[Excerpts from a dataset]
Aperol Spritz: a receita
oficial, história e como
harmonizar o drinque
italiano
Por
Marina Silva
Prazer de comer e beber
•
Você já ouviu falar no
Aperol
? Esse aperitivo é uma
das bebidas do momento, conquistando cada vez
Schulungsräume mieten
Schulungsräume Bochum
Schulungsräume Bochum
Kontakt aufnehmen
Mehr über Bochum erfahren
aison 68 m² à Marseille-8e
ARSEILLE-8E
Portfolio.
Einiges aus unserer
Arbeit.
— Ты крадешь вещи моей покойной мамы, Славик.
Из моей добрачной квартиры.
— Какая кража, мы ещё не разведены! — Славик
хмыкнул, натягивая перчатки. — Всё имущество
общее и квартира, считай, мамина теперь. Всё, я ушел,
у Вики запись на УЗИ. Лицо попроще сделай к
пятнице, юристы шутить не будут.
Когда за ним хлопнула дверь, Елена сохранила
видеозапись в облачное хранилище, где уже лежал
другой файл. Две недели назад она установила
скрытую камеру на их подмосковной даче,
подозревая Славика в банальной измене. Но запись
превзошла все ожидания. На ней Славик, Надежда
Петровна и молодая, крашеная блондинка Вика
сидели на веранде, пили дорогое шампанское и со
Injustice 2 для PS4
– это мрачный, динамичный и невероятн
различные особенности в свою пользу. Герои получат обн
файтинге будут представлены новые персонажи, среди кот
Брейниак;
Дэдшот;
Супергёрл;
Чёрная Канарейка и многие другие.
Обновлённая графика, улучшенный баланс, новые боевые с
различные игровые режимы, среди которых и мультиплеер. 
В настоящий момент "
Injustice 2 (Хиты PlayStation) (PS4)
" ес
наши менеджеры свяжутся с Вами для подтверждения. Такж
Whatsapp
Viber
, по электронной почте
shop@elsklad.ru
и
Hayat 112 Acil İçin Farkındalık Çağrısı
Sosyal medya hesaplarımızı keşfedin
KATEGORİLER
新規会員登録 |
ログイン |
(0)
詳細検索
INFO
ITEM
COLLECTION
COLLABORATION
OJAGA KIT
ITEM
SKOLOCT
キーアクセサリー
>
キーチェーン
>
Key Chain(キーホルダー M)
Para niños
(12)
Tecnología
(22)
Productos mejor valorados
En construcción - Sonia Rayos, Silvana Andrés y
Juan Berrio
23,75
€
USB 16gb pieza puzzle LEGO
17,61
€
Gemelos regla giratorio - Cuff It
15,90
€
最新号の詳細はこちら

● WORK REQUEST: Could you write out exactly the lines above, starting at the first one and ending with the line that has "другой файл. Две недели назад она установила"?

● OUTPUT FOR THIS TASK:
Aperol Spritz: a receita
oficial, história e como
harmonizar o drinque
italiano
Por
Marina Silva
Prazer de comer e beber
•
Você já ouviu falar no
Aperol
? Esse aperitivo é uma
das bebidas do momento, conquistando cada vez
Schulungsräume mieten
Schulungsräume Bochum
Schulungsräume Bochum
Kontakt aufnehmen
Mehr über Bochum erfahren
aison 68 m² à Marseille-8e
ARSEILLE-8E
Portfolio.
Einiges aus unserer
Arbeit.
— Ты крадешь вещи моей покойной мамы, Славик.
Из моей добрачной квартиры.
— Какая кража, мы ещё не разведены! — Славик
хмыкнул, натягивая перчатки. — Всё имущество
общее и квартира, считай, мамина теперь. Всё, я ушел,
у Вики запись на УЗИ. Лицо попроще сделай к
пятнице, юристы шутить не будут.
Когда за ним хлопнула дверь, Елена сохранила
видеозапись в облачное хранилище, где уже лежал
другой файл. Две недели назад она установила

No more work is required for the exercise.